В больнице нас встретила целая делегация. Зареванная тетя Такхизис трясущимися руками вцепилась в мое крепкое мужское плечо. Тетя Джульетта, хоть и была непривычно бледна, вела себя сдержанней. На какой то миг я испугался, что у меня стало еще на одного кузена меньше, но дверь палаты распахнулась и на пороге появилась знакомая рыжая шевелюра. Осирис едва кивнул и посторонился, пропуская нас.
На больничной койке лежала Келла.
У меня был определенный опыт посещения больниц, но по долгу службы это было преимущественно изгнание духов, опрос свидетелей или осмотр останков. Здесь же, когда в бинтах и зеленке лежала пусть и формальная, но родственница, а вокруг столпилась, стеная, собственная семья, становилось изрядно не по себе.
Возле кровати Келлы сидела девочка лет десяти, растерянная, напуганная. С каким-то запоздалым, заторможенным пониманием я догадался, что это Освин, их дочь.
- Авария! Страшная авария! Какой то мерзавец не справился с управлением и врезался в нашу девочку!, - надрывный шепот тети Хиз, пересказывающей маме суть произошедшей трагедии, громовыми раскатами разносился в гнетущей тишине палаты. Келла была под капельницей, но в сознании, хотя и смотрела на нас мутным взглядом, не понимая и не узнавая.
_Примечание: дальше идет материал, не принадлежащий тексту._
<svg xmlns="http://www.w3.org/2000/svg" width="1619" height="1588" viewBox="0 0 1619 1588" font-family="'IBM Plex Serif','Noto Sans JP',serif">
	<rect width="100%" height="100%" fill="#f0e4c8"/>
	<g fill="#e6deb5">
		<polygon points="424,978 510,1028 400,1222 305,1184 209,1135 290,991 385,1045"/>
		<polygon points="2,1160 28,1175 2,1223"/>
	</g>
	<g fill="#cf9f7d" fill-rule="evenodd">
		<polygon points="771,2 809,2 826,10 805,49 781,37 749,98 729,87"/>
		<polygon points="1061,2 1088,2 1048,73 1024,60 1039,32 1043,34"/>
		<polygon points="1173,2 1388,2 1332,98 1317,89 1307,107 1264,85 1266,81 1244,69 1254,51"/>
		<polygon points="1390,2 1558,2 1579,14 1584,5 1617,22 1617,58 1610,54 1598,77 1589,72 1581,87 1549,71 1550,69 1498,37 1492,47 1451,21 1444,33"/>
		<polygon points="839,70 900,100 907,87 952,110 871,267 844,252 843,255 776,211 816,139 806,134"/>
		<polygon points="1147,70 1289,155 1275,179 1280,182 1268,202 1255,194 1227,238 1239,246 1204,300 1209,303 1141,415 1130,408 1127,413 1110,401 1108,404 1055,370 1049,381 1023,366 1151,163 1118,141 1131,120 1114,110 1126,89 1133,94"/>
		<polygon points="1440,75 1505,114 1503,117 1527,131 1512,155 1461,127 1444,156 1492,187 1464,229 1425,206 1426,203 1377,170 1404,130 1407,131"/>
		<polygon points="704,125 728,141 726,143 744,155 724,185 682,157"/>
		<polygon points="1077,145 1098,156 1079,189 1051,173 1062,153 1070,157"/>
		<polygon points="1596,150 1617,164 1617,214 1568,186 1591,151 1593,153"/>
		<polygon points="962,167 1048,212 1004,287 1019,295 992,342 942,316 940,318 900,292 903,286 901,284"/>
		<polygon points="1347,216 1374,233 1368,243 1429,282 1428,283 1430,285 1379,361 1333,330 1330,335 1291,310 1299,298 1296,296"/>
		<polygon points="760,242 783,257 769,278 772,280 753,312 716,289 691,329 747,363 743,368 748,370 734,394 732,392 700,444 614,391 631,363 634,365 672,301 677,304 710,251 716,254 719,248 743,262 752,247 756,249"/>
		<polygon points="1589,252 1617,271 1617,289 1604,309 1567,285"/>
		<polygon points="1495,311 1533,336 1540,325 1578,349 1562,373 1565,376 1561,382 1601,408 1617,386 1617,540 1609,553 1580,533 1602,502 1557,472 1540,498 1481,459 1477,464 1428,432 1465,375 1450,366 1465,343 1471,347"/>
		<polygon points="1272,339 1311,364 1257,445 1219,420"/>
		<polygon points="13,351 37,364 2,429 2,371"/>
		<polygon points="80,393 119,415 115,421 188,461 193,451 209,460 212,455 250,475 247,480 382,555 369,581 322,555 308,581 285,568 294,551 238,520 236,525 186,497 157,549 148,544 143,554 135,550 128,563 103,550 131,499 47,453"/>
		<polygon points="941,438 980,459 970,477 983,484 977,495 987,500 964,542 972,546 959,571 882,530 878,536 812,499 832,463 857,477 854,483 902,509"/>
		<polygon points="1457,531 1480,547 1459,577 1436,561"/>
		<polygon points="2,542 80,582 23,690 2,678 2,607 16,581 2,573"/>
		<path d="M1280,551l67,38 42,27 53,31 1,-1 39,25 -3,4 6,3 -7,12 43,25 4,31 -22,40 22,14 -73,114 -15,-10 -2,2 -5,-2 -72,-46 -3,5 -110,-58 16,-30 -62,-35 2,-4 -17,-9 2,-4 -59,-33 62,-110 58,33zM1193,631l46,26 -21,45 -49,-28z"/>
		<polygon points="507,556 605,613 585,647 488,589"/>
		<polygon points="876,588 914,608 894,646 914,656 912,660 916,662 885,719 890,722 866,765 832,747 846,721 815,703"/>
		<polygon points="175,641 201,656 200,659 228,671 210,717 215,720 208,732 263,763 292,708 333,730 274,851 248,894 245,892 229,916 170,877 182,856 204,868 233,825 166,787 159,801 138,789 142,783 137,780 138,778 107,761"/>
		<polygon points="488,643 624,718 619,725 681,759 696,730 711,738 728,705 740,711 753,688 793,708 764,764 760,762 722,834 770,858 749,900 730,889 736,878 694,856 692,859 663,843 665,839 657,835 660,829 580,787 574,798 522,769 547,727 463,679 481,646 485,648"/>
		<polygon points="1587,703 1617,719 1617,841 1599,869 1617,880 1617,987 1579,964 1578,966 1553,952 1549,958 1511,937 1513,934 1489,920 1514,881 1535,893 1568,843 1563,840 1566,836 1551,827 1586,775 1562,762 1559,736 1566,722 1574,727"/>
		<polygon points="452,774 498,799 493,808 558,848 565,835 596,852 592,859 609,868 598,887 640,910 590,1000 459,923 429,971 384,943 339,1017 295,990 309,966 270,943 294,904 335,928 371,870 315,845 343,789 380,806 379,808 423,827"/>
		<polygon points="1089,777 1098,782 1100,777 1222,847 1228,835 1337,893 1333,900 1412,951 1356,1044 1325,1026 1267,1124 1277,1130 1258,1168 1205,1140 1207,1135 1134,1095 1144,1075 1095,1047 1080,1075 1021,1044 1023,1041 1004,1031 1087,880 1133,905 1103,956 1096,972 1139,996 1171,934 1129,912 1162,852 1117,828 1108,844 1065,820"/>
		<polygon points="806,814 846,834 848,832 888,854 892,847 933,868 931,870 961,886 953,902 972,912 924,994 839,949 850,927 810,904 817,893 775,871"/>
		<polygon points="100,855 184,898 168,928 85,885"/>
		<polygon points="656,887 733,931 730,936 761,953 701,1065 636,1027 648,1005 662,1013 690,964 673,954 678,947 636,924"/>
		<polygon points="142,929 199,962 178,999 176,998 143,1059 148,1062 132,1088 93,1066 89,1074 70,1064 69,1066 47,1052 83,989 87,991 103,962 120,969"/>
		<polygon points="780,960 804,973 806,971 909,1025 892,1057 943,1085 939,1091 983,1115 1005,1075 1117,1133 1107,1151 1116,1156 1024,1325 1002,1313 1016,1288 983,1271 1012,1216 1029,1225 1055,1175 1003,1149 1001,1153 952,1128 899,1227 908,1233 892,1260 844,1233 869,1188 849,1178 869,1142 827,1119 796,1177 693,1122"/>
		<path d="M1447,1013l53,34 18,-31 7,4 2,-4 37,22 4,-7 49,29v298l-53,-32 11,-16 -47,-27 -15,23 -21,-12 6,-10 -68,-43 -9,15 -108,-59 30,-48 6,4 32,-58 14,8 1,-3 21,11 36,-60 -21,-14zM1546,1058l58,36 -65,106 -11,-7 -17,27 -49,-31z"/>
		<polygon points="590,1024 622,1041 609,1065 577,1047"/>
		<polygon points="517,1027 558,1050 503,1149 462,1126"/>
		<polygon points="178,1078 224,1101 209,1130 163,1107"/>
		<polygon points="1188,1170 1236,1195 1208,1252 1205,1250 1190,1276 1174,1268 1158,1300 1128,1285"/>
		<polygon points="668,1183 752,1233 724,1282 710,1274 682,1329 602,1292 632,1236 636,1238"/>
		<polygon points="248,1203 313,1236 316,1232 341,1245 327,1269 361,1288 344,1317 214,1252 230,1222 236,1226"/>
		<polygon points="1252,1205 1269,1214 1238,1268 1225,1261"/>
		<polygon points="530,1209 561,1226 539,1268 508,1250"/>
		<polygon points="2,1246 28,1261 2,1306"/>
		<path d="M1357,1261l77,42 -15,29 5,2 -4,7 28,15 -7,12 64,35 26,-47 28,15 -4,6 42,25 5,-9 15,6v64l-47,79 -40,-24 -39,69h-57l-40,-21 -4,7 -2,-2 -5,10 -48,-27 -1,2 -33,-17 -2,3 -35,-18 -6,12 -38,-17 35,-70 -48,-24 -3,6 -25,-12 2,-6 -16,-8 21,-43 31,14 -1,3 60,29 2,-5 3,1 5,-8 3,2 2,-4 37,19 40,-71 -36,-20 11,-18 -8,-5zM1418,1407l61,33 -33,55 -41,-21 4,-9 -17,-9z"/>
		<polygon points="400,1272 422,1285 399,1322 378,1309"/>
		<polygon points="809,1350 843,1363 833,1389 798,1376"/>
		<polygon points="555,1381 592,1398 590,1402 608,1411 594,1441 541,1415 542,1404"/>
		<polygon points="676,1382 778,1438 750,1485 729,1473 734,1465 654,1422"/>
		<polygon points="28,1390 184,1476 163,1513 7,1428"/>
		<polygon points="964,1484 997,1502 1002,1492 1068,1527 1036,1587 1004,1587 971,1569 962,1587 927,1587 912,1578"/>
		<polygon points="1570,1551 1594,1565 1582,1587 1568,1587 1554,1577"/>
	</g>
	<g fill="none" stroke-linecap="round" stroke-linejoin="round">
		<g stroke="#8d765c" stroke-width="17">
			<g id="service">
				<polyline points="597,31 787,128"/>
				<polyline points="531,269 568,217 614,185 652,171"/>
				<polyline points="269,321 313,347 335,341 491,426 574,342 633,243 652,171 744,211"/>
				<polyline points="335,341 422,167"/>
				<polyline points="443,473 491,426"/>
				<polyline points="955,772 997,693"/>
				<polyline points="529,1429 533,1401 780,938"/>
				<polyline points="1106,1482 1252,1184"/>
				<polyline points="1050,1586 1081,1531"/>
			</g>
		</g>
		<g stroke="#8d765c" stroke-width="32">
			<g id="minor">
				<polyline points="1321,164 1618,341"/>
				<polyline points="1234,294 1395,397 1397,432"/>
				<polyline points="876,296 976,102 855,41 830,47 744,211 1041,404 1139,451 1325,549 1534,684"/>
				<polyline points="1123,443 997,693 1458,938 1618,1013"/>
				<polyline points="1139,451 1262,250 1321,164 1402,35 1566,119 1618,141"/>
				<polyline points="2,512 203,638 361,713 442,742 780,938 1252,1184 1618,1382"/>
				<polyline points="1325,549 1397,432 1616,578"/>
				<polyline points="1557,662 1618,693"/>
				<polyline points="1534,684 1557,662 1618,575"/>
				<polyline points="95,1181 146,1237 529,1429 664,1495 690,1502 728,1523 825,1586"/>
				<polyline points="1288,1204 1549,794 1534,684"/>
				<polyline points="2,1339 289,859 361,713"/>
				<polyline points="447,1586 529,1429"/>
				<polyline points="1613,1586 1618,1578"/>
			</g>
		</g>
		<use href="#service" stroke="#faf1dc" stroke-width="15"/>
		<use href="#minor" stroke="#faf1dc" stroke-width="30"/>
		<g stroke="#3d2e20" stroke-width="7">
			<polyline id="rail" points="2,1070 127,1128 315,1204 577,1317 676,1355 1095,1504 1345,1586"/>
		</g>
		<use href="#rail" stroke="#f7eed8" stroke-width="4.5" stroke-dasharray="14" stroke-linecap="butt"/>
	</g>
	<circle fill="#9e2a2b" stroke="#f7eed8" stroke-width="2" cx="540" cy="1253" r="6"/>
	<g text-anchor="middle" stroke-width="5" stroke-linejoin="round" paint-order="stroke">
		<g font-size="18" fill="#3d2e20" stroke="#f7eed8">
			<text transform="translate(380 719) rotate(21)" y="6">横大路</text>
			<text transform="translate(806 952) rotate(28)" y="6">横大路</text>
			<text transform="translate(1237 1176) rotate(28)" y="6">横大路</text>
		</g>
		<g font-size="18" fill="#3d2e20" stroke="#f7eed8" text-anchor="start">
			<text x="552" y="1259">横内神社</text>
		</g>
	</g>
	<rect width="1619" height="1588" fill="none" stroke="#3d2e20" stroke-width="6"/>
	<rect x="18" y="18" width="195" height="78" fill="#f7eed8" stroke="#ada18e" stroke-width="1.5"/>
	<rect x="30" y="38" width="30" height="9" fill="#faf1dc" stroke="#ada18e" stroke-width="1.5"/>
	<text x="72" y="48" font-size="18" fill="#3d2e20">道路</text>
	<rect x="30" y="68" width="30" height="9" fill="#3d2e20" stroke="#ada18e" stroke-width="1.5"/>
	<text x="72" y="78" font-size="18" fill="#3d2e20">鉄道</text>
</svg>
С минуты на минуту должен был появиться врач.
Глухой грохот, топот и восклицания возвестили о появлении кого-то очень шумного и очень деятельного, и вряд ли это был врач.
- Где моя дочь? – шум становился все ближе и отчетливей. Видимо какая то медсестричка ринулась грудью защищать двери от разгневанного отца.
- Генерал Шарп, здесь нельзя шуметь! Здесь больные, им нужен покой! Послушайте…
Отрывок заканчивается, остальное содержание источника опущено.